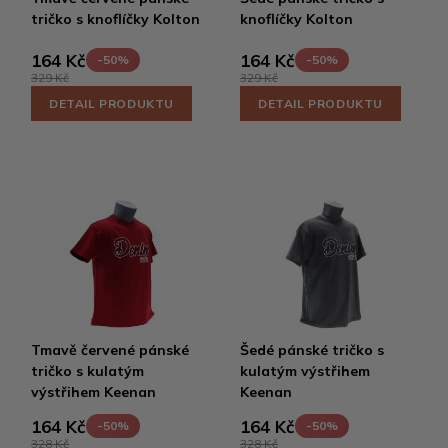
tričko s knoflíčky Kolton
knoflíčky Kolton
164 Kč
164 Kč
-50%
-50%
329 Kč
329 Kč
DETAIL PRODUKTU
DETAIL PRODUKTU
Tmavě červené pánské
Šedé pánské tričko s
tričko s kulatým
kulatým výstřihem
výstřihem Keenan
Keenan
164 Kč
164 Kč
-50%
-50%
328 Kč
328 Kč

_Instructions for the task_. What is the number of lines above that contain "Kolton"? Reply with that number only.

_Answer space_. 2